Its a long-standing historic principle of common law that is followed in all common law jurisdictions. The reason for the rule is that the party who drafted the term should have it made it clear.

Please note that you need to show ambiguity before the rules applies. You can't make up ambiguity using contra preferentem, the rule only kicks in if the clause is ambiguous to start with.


In Canada Steamship (1952) theres a 3 stage test
1 - if the clause contains an express reference to 'negligence' then it will be effective
2 - If theres no express reference to negligence, are the words wide enough to cover negligence. E.g 'howsoever caused 'customers own risk'
3- But even if the words are wide enough to cover negligence could the party in breach be liable on some ground other than negligence?

I understand part 1 of the 3stage test to mean that if you directly talk about negligence in your contract then that will be effective.
However i don't particularly understand 2/3

i presume 2 means that if you use words such as 'howsoever caused' in your contract that this may be enough to exclude liability, however it may also not be sufficient to exclude damage??

and number 3 i really don't understand. Say someone was guilty in tort and negligence, how does this apply? Does this mean the exclusion clause WILL work because you can sue them in tort?
Original post by lawstudent93
In Canada Steamship (1952) theres a 3 stage test
1 - if the clause contains an express reference to 'negligence' then it will be effective
2 - If theres no express reference to negligence, are the words wide enough to cover negligence. E.g 'howsoever caused 'customers own risk'
3- But even if the words are wide enough to cover negligence could the party in breach be liable on some ground other than negligence?

I understand part 1 of the 3stage test to mean that if you directly talk about negligence in your contract then that will be effective.
However i don't particularly understand 2/3

i presume 2 means that if you use words such as 'howsoever caused' in your contract that this may be enough to exclude liability, however it may also not be sufficient to exclude damage??

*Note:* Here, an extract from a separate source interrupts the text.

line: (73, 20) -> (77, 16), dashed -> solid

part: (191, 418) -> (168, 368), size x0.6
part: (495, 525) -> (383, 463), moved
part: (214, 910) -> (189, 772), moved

and number 3 i really don't understand. Say someone was guilty in tort and negligence, how does this apply? Does this mean the exclusion clause WILL work because you can sue them in tort?


Maybe an example will make it clearer.

Suppose I make a contract to sell you a computer for £100, and the contract has the following clause:

1) Forum User will take reasonable care and use reasonable skill to ensure that the computer is of satisfactory quality.
2) In the event of any loss or damage caused by a defective computer howsoever caused, Forum User will only be liable to a maximum of £100.

Suppose that for some reason you decide this contract is a good idea, and buy a computer from me, which is defective as a result of me negligently not checking some component, it blows up and causes £1,000 worth of damage to your room. Can I rely on my exclusion clause (applying only the three-stage test, obviously in practice UCTA or UCTTR might well apply)?

i) Does my exclusion clause explicitly mention negligence? No. (If it did, I could rely on it to exclude my negligence, obviously - barring the fact that it will be struck down elsewhere under UCTA).

ii) Is my clause wide enough to cover negligence? Yes - it says 'howsoever caused'. (If it was not wide enough, then obviously it wouldn't cover the breach and we would be done).

iii) Is my clause too wide? That is, is there some other ground except negligence that I might be liable under? Well, this is a contract for the sale of a computer, so the Sale of Goods Act applies. S14 implies a condition that the goods will be of satisfactory quality. The clause says 'howsoever caused' and therefore covers both negligence and strict contractual liability for breach of S14. Therefore it is *too wide* and the courts would consider that it covers me only for breach of my strict contractual liability and not for negligence.